Making supervisory stress tests more macroprudential: Considering liquidity and solvency interactions and systemic risk

This version

BCBS  | 
Working papers
24 November 2015
Status:  Current

In the run-up to the financial crisis, banking supervisors largely followed a microprudential approach towards assessing banks. As such, many of the "first-generation" stress tests used by bank supervisors after the crisis focused on solvency risks. Some supervisors also considered liquidity risks, but these risks were often viewed as independent of solvency risks. Additionally, authorities' stress tests often did not consider the potential interlinkages in the banking system or ways in which bank behaviour might collectively prove destabilising to the financial system.

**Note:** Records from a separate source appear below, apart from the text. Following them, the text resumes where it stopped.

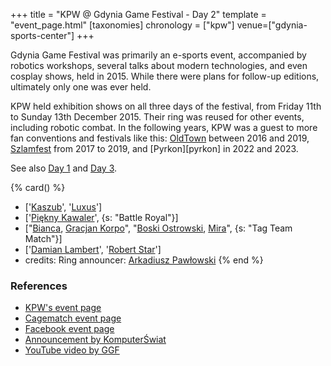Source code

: +++
title = "KPW @ Gdynia Game Festival - Day 2"
template = "event_page.html"
[taxonomies]
chronology = ["kpw"]
venue=["gdynia-sports-center"]
+++

Gdynia Game Festival was primarily an e-sports event, accompanied by robotics workshops, several talks about modern technologies, and even cosplay shows, held in 2015. While there were plans for follow-up editions, ultimately only one was ever held.

KPW held exhibition shows on all three days of the festival, from Friday 11th to Sunday 13th December 2015. Their ring was reused for other events, including robotic combat.
In the following years, KPW was a guest to more fan conventions and festivals like this: [OldTown](@/e/kpw/2016-07-23-kpw-oldtown.md) between 2016 and 2019, [Szlamfest](@/e/kpw/2017-02-04-kpw-szlamfest.md) from 2017 to 2019, and [Pyrkon][pyrkon] in 2022 and 2023.

See also [Day 1](@/e/kpw/2015-12-11-kpw-at-gdynia-game-festival-day-1.md)
and [Day 3](@/e/kpw/2015-12-13-kpw-at-gdynia-game-festival-day-3.md).

{% card() %}
- ['[Kaszub](@/w/kaszub.md)', '[Luxus](@/w/luxus.md)']
- ['[Piękny Kawaler](@/w/piekny-kawaler.md)', {s: "Battle Royal"}]
- ["[Bianca](@/w/bianca.md), [Gracjan Korpo](@/w/gracjan-korpo.md)", "[Boski Ostrowski](@/w/ostrowski.md),
    [Mira](@/w/mira.md)", {s: "Tag Team Match"}]
- ['[Damian Lambert](@/w/damien-rothschild.md)', '[Robert Star](@/w/robert-star.md)']
- credits:
    Ring announcer: [Arkadiusz Pawłowski](@/w/pan-pawlowski.md)
{% end %}

### References

* [KPW's event page](http://kpwrestling.pl/events/kpw-gdynia-game-festival/)
* [Cagematch event page](https://www.cagematch.net/?id=1&nr=153081)
* [Facebook event page](https://www.facebook.com/events/668141453330240/)
* [Announcement by KomputerŚwiat](https://www.komputerswiat.pl/aktualnosci/wydarzenia/zapraszamy-na-gdynia-game-festival/41bqekl)
* [YouTube video by GGF](https://www.youtube.com/watch?v=BIpJf-dfvxI)

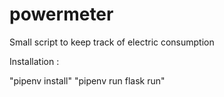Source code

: # powermeter

Small script to keep track of electric consumption

Installation :

"pipenv install"
"pipenv run flask run"
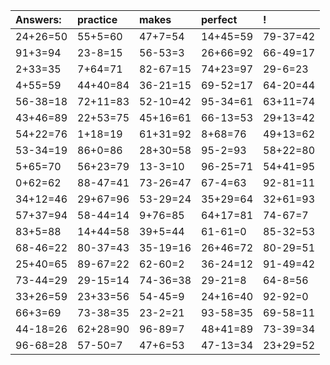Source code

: | Answers: | practice | makes | perfect | ! |
| :--- | :--- | :--- | :--- | :--- |
| 24+26=50 | 55+5=60 | 47+7=54 | 14+45=59 | 79-37=42 | 
| 91+3=94 | 23-8=15 | 56-53=3 | 26+66=92 | 66-49=17 | 
| 2+33=35 | 7+64=71 | 82-67=15 | 74+23=97 | 29-6=23 | 
| 4+55=59 | 44+40=84 | 36-21=15 | 69-52=17 | 64-20=44 | 
| 56-38=18 | 72+11=83 | 52-10=42 | 95-34=61 | 63+11=74 | 
| 43+46=89 | 22+53=75 | 45+16=61 | 66-13=53 | 29+13=42 | 
| 54+22=76 | 1+18=19 | 61+31=92 | 8+68=76 | 49+13=62 | 
| 53-34=19 | 86+0=86 | 28+30=58 | 95-2=93 | 58+22=80 | 
| 5+65=70 | 56+23=79 | 13-3=10 | 96-25=71 | 54+41=95 | 
| 0+62=62 | 88-47=41 | 73-26=47 | 67-4=63 | 92-81=11 | 
| 34+12=46 | 29+67=96 | 53-29=24 | 35+29=64 | 32+61=93 | 
| 57+37=94 | 58-44=14 | 9+76=85 | 64+17=81 | 74-67=7 | 
| 83+5=88 | 14+44=58 | 39+5=44 | 61-61=0 | 85-32=53 | 
| 68-46=22 | 80-37=43 | 35-19=16 | 26+46=72 | 80-29=51 | 
| 25+40=65 | 89-67=22 | 62-60=2 | 36-24=12 | 91-49=42 | 
| 73-44=29 | 29-15=14 | 74-36=38 | 29-21=8 | 64-8=56 | 
| 33+26=59 | 23+33=56 | 54-45=9 | 24+16=40 | 92-92=0 | 
| 66+3=69 | 73-38=35 | 23-2=21 | 93-58=35 | 69-58=11 | 
| 44-18=26 | 62+28=90 | 96-89=7 | 48+41=89 | 73-39=34 | 
| 96-68=28 | 57-50=7 | 47+6=53 | 47-13=34 | 23+29=52 | 
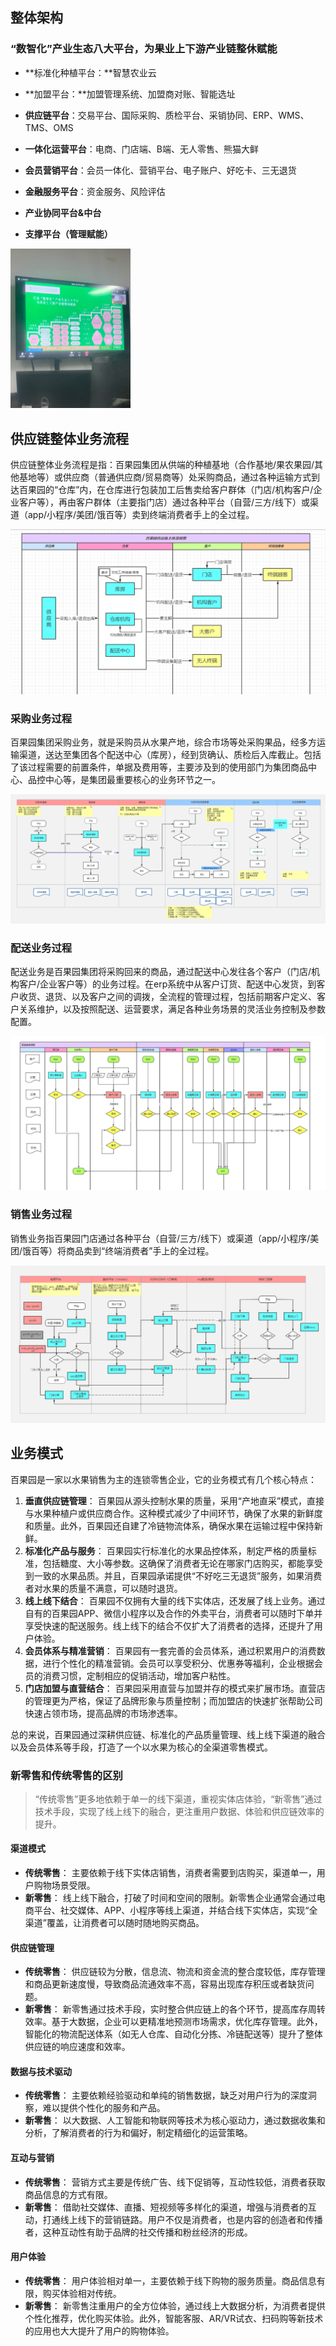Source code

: ## 整体架构

### “数智化”产业生态八大平台，为果业上下游产业链整休赋能

- **标准化种植平台：**智慧农业云

- **加盟平台：**加盟管理系统、加盟商对账、智能选址
- **供应链平台**：交易平台、国际采购、质检平台、采销协同、ERP、WMS、TMS、OMS
- **一体化运营平台**：电商、门店端、B端、无人零售、熊猫大鲜
- **会员营销平台**：会员一体化、营销平台、电子账户、好吃卡、三无退货
- **金融服务平台**：资金服务、风险评估
- **产业协同平台&中台**
- **支撑平台（管理赋能）**

<img src="../../Image/百果园数字化八大平台.jpg" alt="百果园数字化八大平台" style="zoom:25%;" />

## 供应链整体业务流程

供应链整体业务流程是指：百果园集团从供端的种植基地（合作基地/果农果园/其他基地等）或供应商（普通供应商/贸易商等）处采购商品，通过各种运输方式到达百果园的“仓库”内，在仓库进行包装加工后售卖给客户群体（门店/机构客户/企业客户等），再由客户群体（主要指门店）通过各种平台（自营/三方/线下）或渠道（app/小程序/美团/饿百等）卖到终端消费者手上的全过程。

<img src="../../Image/供应链主流程图.png" alt="供应链主流程图" style="zoom:50%;" />

### 采购业务过程

百果园集团采购业务，就是采购员从水果产地，综合市场等处采购果品，经多方运输渠道，送达至集团各个配送中心（库房），经到货确认、质检后入库截止。包括了该过程需要的前置条件，单据及费用等，主要涉及到的使用部门为集团商品中心、品控中心等，是集团最重要核心的业务环节之一。

<img src="../../Image/采购业务流程.png" alt="采购业务流程" style="zoom:50%;" />

### 配送业务过程

配送业务是百果园集团将采购回来的商品，通过配送中心发往各个客户（门店/机构客户/企业客户等）的业务过程。在erp系统中从客户订货、配送中心发货，到客户收货、退货、以及客户之间的调拨，全流程的管理过程，包括前期客户定义、客户关系维护，以及按照配送、运营要求，满足各种业务场景的灵活业务控制及参数配置。

<img src="../../Image/配送业务流程.png" alt="配送业务流程" style="zoom:50%;" />

### 销售业务过程

销售业务指百果园门店通过各种平台（自营/三方/线下）或渠道（app/小程序/美团/饿百等）将商品卖到“终端消费者”手上的全过程。

<img src="../../Image/销售业务流程.png" alt="销售业务流程" style="zoom:50%;" />

## 业务模式

百果园是一家以水果销售为主的连锁零售企业，它的业务模式有几个核心特点：

1. **垂直供应链管理**： 百果园从源头控制水果的质量，采用“产地直采”模式，直接与水果种植户或供应商合作。这种模式减少了中间环节，确保了水果的新鲜度和质量。此外，百果园还自建了冷链物流体系，确保水果在运输过程中保持新鲜。
2. **标准化产品与服务**： 百果园实行标准化的水果品控体系，制定严格的质量标准，包括糖度、大小等参数。这确保了消费者无论在哪家门店购买，都能享受到一致的水果品质。并且，百果园承诺提供“不好吃三无退货”服务，如果消费者对水果的质量不满意，可以随时退货。
3. **线上线下结合**： 百果园不仅拥有大量的线下实体店，还发展了线上业务。通过自有的百果园APP、微信小程序以及合作的外卖平台，消费者可以随时下单并享受快速的配送服务。线上线下的结合不仅扩大了消费者的选择，还提升了用户体验。
4. **会员体系与精准营销**： 百果园有一套完善的会员体系，通过积累用户的消费数据，进行个性化的精准营销。会员可以享受积分、优惠券等福利，企业根据会员的消费习惯，定制相应的促销活动，增加客户粘性。
5. **门店加盟与直营结合**： 百果园采用直营与加盟并存的模式来扩展市场。直营店的管理更为严格，保证了品牌形象与质量控制；而加盟店的快速扩张帮助公司快速占领市场，提高品牌的市场渗透率。

总的来说，百果园通过深耕供应链、标准化的产品质量管理、线上线下渠道的融合以及会员体系等手段，打造了一个以水果为核心的全渠道零售模式。

### 新零售和传统零售的区别

> “传统零售”更多地依赖于单一的线下渠道，重视实体店体验，“新零售”通过技术手段，实现了线上线下的融合，更注重用户数据、体验和供应链效率的提升。

#### 渠道模式

- **传统零售**： 主要依赖于线下实体店销售，消费者需要到店购买，渠道单一，用户购物场景受限。
- **新零售**： 线上线下融合，打破了时间和空间的限制。新零售企业通常会通过电商平台、社交媒体、APP、小程序等线上渠道，并结合线下实体店，实现“全渠道”覆盖，让消费者可以随时随地购买商品。

#### 供应链管理

- **传统零售**： 供应链较为分散，信息流、物流和资金流的整合度较低，库存管理和商品更新速度慢，导致商品流通效率不高，容易出现库存积压或者缺货问题。
- **新零售**： 新零售通过技术手段，实时整合供应链上的各个环节，提高库存周转效率。基于大数据，企业可以更精准地预测市场需求，优化库存管理。此外，智能化的物流配送体系（如无人仓库、自动化分拣、冷链配送等）提升了整体供应链的响应速度和效率。

####  数据与技术驱动

- **传统零售**： 主要依赖经验驱动和单纯的销售数据，缺乏对用户行为的深度洞察，难以提供个性化的服务和产品。
- **新零售**： 以大数据、人工智能和物联网等技术为核心驱动力，通过数据收集和分析，了解消费者的行为和偏好，制定精细化的运营策略。

#### 互动与营销

- **传统零售**： 营销方式主要是传统广告、线下促销等，互动性较低，消费者获取商品信息的方式有限。
- **新零售**： 借助社交媒体、直播、短视频等多样化的渠道，增强与消费者的互动，打通线上线下的营销链路。用户不仅是消费者，也是内容的创造者和传播者，这种互动性有助于品牌的社交传播和粉丝经济的形成。

#### 用户体验

- **传统零售**： 用户体验相对单一，主要依赖于线下购物的服务质量。商品信息有限，购买体验相对传统。
- **新零售**： 新零售注重用户的全方位体验，通过线上大数据分析，为消费者提供个性化推荐，优化购买体验。此外，智能客服、AR/VR试衣、扫码购等新技术的应用也大大提升了用户的购物体验。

However, the failure to adequately model interlinkages and the nexus between solvency risk and liquidity risk within and across banks led to a dramatic underestimation of the risks to, and vulnerabilities of, financial systems in many economies. The prior Basel Committee working paper 24 contains a summary of case studies, which discusses some liquidity and solvency interactions at large banks. Building on the experiences of different countries, this paper suggests that authorities should emphasise developing integrated liquidity and solvency stress tests (as opposed to stand-alone liquidity stress test exercises).

The paper offers several approaches to incorporating liquidity effects and their interactions with solvency that differ in their level of comprehensiveness and sophistication. In particular, the paper offers contributions to three key areas. First, micro stress tests provide a basis for developing and enriching stress tests by considering channels in addition to the standard credit channel through which shocks can be transmitted. Second, an analysis of estimated interactions between liquidity and solvency risks, using both regulatory and market-based measures, at the micro level will help improve stress testing models for individual banks. Finally, the third layer - network analysis and agent-based models - prove useful for broadening stress tests, as these models consider contagion through common exposure, interbank funding relationships and the endogenous behaviour of banks.